> YOUR TASK
Answer these from the text on cannabis and low back pain evidence:
(a) What do randomized pain trials tell us more about?
(b) What should follow-up track if medical cannabis is considered?
(c) What kind of trials does the field need?
*** STUDY TEXT Section Begins ***
Sedation, impairment, falls risk, cognitive effects, and inhalation-related concerns still need patient-specific review, especially over long-term use.
Observational and Randomized Evidence Answer Different Questions
This cohort tells us what a long-running clinical program observed. Randomized pain trials tell us more about average causal effects under controlled conditions.
When the cohort looks much stronger than the trial literature, the right move is synthesis and skepticism, not choosing whichever evidence layer feels more hopeful.
Monitor Goals, Function, and Impairment Together
If medical cannabis is considered, follow-up should track pain, mobility, work tolerance, sleep, medication changes, impairment, and adverse effects in a structured way.
That practical monitoring frame is more defensible than assuming long-term benefit because one observational paper reported dramatic averages.
The Next Step Is Better Comparative Pain Trials
What this study most clearly earns is a better-designed next study: clearer product definitions, concurrent controls, stronger safety capture, and longer comparative follow-up.
The field does not need more generic cannabis-pain rhetoric. It needs low back pain trials that can separate durable benefit from durable bias.
Join the Conversation
Have a question about how this applies to your situation? Ask Dr. Caplan
Want to discuss this topic with other patients and caregivers? Join the forum discussion
When a new paper overlaps with earlier CED Clinic coverage, we preserve the chain instead of hiding the overlap. These links point to older related posts so readers can compare what is new, what is repeated, and how the evidence has moved.
CED coverage of a randomized Veterans trial protocol for oral dronabinol in chronic low back pain.
CED coverage of a regulated full-spectrum extract positioned around phase 3 low-back-pain evidence and FDA breakthrough status.
CED coverage of observational state-program data linking medical cannabis with pain-related functional improvement.
*** STUDY TEXT Section Ends ***
*** EXTRACTED RECORDS Section Begins ***
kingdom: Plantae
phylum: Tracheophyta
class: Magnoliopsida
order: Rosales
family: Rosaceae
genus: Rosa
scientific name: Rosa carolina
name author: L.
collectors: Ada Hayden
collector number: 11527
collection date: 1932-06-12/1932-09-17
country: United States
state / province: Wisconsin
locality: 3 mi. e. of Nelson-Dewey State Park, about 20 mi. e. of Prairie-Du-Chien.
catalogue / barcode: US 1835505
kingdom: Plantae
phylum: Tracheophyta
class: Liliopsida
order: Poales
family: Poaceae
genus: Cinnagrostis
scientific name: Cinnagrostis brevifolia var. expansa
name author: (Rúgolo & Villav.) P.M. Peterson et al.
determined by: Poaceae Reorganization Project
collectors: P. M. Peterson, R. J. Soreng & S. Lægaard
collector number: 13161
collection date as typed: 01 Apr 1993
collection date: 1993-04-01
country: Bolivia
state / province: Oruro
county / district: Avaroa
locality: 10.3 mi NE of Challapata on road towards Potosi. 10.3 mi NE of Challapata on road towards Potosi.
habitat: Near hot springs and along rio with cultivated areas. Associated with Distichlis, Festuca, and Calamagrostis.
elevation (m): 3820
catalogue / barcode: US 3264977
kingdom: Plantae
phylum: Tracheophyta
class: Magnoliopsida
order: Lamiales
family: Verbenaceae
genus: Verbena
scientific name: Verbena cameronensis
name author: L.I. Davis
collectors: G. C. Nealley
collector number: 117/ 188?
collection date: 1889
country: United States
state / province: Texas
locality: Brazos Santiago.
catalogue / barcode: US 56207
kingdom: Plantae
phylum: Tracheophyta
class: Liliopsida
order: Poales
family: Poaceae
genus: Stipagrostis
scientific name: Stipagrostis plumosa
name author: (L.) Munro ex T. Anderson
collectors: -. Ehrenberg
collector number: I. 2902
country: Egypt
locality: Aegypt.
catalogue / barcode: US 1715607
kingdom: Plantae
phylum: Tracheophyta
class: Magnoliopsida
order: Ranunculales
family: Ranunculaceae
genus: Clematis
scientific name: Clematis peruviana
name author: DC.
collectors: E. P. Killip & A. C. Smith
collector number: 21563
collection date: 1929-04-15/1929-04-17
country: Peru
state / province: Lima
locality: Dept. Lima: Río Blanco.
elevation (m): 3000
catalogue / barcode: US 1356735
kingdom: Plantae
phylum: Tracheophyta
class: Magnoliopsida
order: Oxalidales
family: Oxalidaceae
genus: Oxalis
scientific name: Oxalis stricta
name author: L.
*** EXTRACTED RECORDS Section Ends ***
> WRITTEN RESPONSE
(a) Average causal effects under controlled conditions.
(b) Pain, mobility, work tolerance, sleep, medication changes, impairment, and adverse effects.
(c) Low back pain trials that can separate durable benefit from durable bias.